お冷の数は間違えないで
投稿者:繭 (42)
数年前、ファミレスでウェイトレスのバイトしていた時の事です。
当時私が働くファミレスに週2・3の頻度で通ってくる学生風のカップルがいました。二人とも態度が悪く、うっかり注文を間違えようものなら店中に響く声でヒステリックにどやされます。一度など上司が土下座を要求されたことさえありました。
「いらっしゃいませ……あっ」
その日、来店したカップルに気付いたのは私が最初でした。内心嫌だなあと思いましたが、お客様には対応しなければいけません。素早くコップに二杯水を汲み、トレイにのせて持っていきました。
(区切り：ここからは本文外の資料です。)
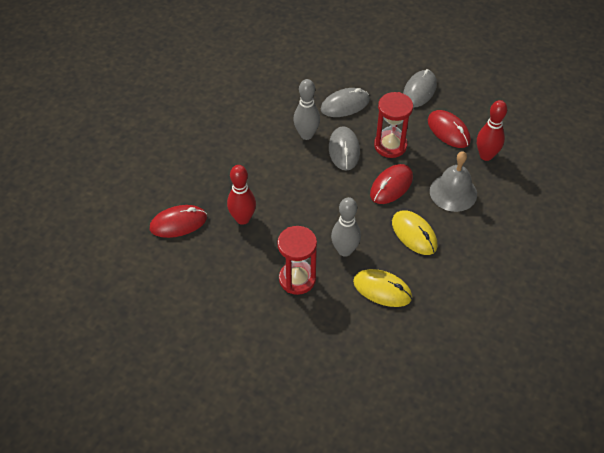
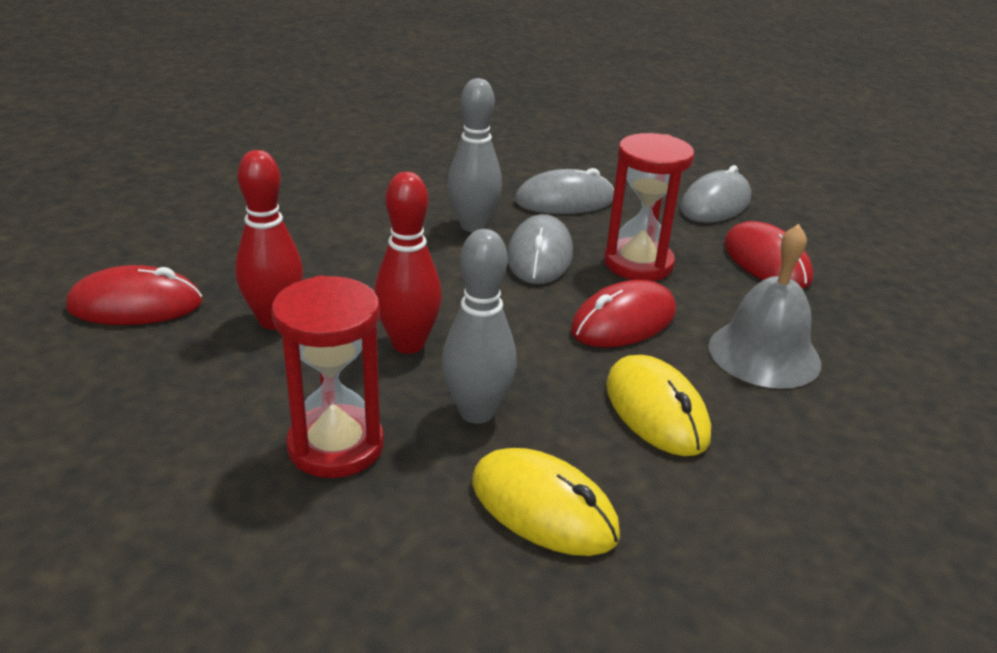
camera: 10 degrees right, 20 degrees down
red bowling pin [477,100,507,161] -> red bowling pin moved to [374,172,442,354]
「お待たせいたしました、ご注文が決まりましたらお呼びください」
丁寧に一礼して二人の前にコップを置きます。その時、すぐ耳元で男の人の声がしました。
「お冷の数は間違えないで」
「ッ!?」
びっくりして固まりました。振り返っても誰もいません。カップルは怪訝そうにしています。
「なんなの?うざいからさっさと消えてくれる?」
「は、はい……申し訳ございません」
恐縮しきってバックヤードに引っ込んだものの、どうにも気になってチラチラ観察していると、思いがけない事が起きました。
互いに虚ろな目をしたカップルが、テーブルにおかれたタバスコの瓶をとり、中身をコップにぶちまけたのです。
さらにはそれを一気飲みし……後は想像にお任せします。この一件でこりたのか、彼等はぱったり店に来なくなりました。
後で思い出しましたが、あの時耳元で聞こえた声は、カップルに土下座を強制され店を辞めた上司とそっくりでした。
その後の上司の消息は知りませんが……二人に取り憑いて来店したのが、せめて生霊であってほしいと祈ります。